▶ _About this task_
Report the count of lines containing the word "with" in the entries below, and nothing more.

(Saved entries)
- - -

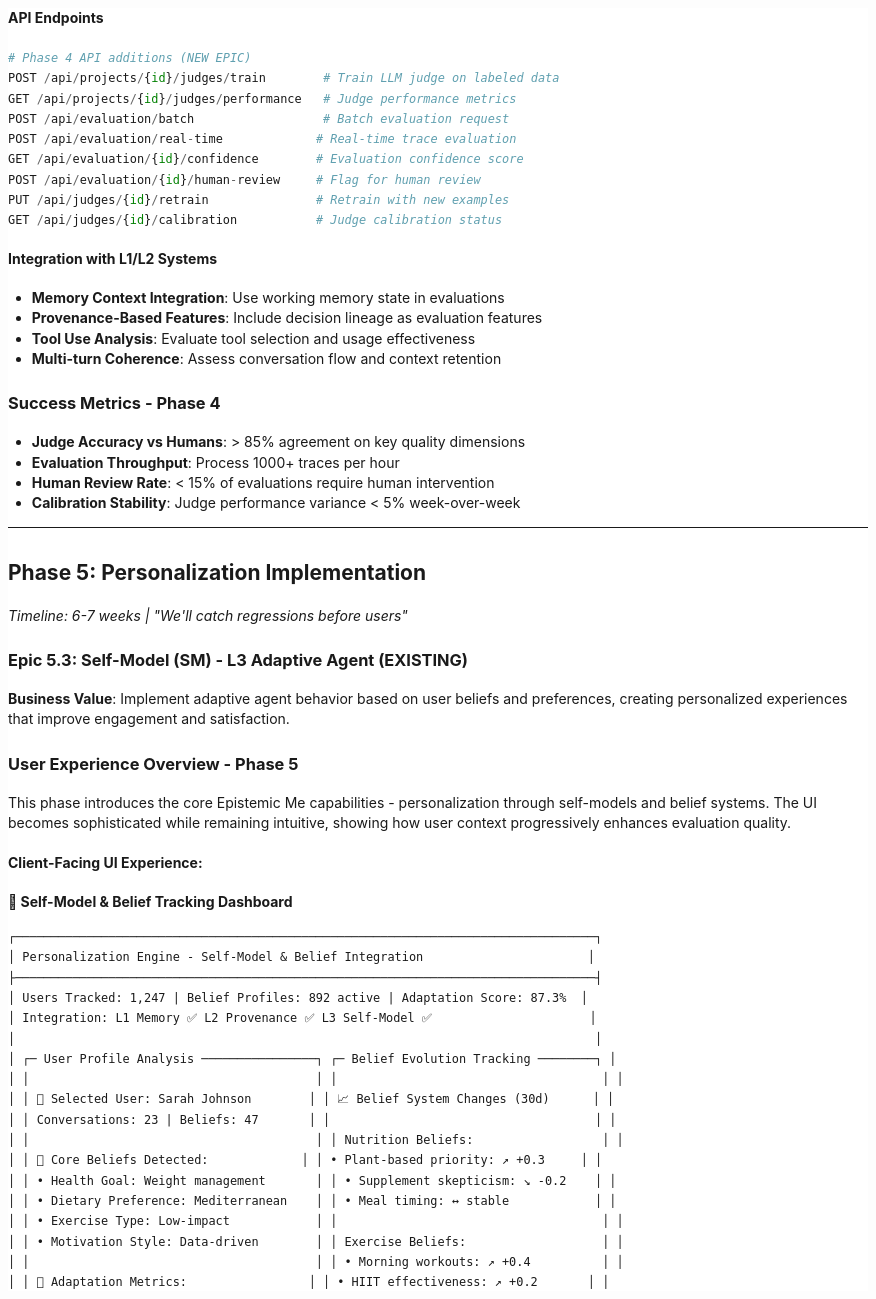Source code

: #### API Endpoints
```python
# Phase 4 API additions (NEW EPIC)
POST /api/projects/{id}/judges/train        # Train LLM judge on labeled data
GET /api/projects/{id}/judges/performance   # Judge performance metrics
POST /api/evaluation/batch                  # Batch evaluation request
POST /api/evaluation/real-time             # Real-time trace evaluation
GET /api/evaluation/{id}/confidence        # Evaluation confidence score
POST /api/evaluation/{id}/human-review     # Flag for human review
PUT /api/judges/{id}/retrain               # Retrain with new examples
GET /api/judges/{id}/calibration           # Judge calibration status
```

#### Integration with L1/L2 Systems
- **Memory Context Integration**: Use working memory state in evaluations
- **Provenance-Based Features**: Include decision lineage as evaluation features
- **Tool Use Analysis**: Evaluate tool selection and usage effectiveness
- **Multi-turn Coherence**: Assess conversation flow and context retention

### Success Metrics - Phase 4
- **Judge Accuracy vs Humans**: > 85% agreement on key quality dimensions
- **Evaluation Throughput**: Process 1000+ traces per hour
- **Human Review Rate**: < 15% of evaluations require human intervention
- **Calibration Stability**: Judge performance variance < 5% week-over-week

---

## Phase 5: Personalization Implementation
*Timeline: 6-7 weeks | "We'll catch regressions before users"*

### Epic 5.3: Self-Model (SM) - L3 Adaptive Agent (EXISTING)

**Business Value**: Implement adaptive agent behavior based on user beliefs and preferences, creating personalized experiences that improve engagement and satisfaction.

### User Experience Overview - Phase 5

This phase introduces the core Epistemic Me capabilities - personalization through self-models and belief systems. The UI becomes sophisticated while remaining intuitive, showing how user context progressively enhances evaluation quality.

#### Client-Facing UI Experience:

**🧠 Self-Model & Belief Tracking Dashboard**
```
┌─────────────────────────────────────────────────────────────────────────────────┐
│ Personalization Engine - Self-Model & Belief Integration                       │
├─────────────────────────────────────────────────────────────────────────────────┤
│ Users Tracked: 1,247 | Belief Profiles: 892 active | Adaptation Score: 87.3%  │
│ Integration: L1 Memory ✅ L2 Provenance ✅ L3 Self-Model ✅                      │
│                                                                                 │
│ ┌─ User Profile Analysis ────────────────┐ ┌─ Belief Evolution Tracking ────────┐ │
│ │                                        │ │                                     │ │
│ │ 👤 Selected User: Sarah Johnson        │ │ 📈 Belief System Changes (30d)      │ │
│ │ Conversations: 23 | Beliefs: 47       │ │                                     │ │
│ │                                        │ │ Nutrition Beliefs:                  │ │
│ │ 🧭 Core Beliefs Detected:             │ │ • Plant-based priority: ↗️ +0.3     │ │
│ │ • Health Goal: Weight management       │ │ • Supplement skepticism: ↘️ -0.2    │ │
│ │ • Dietary Preference: Mediterranean    │ │ • Meal timing: ↔️ stable            │ │
│ │ • Exercise Type: Low-impact            │ │                                     │ │
│ │ • Motivation Style: Data-driven        │ │ Exercise Beliefs:                   │ │
│ │                                        │ │ • Morning workouts: ↗️ +0.4          │ │
│ │ 🎯 Adaptation Metrics:                 │ │ • HIIT effectiveness: ↗️ +0.2       │ │
```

- - -

▶ _Your response_
2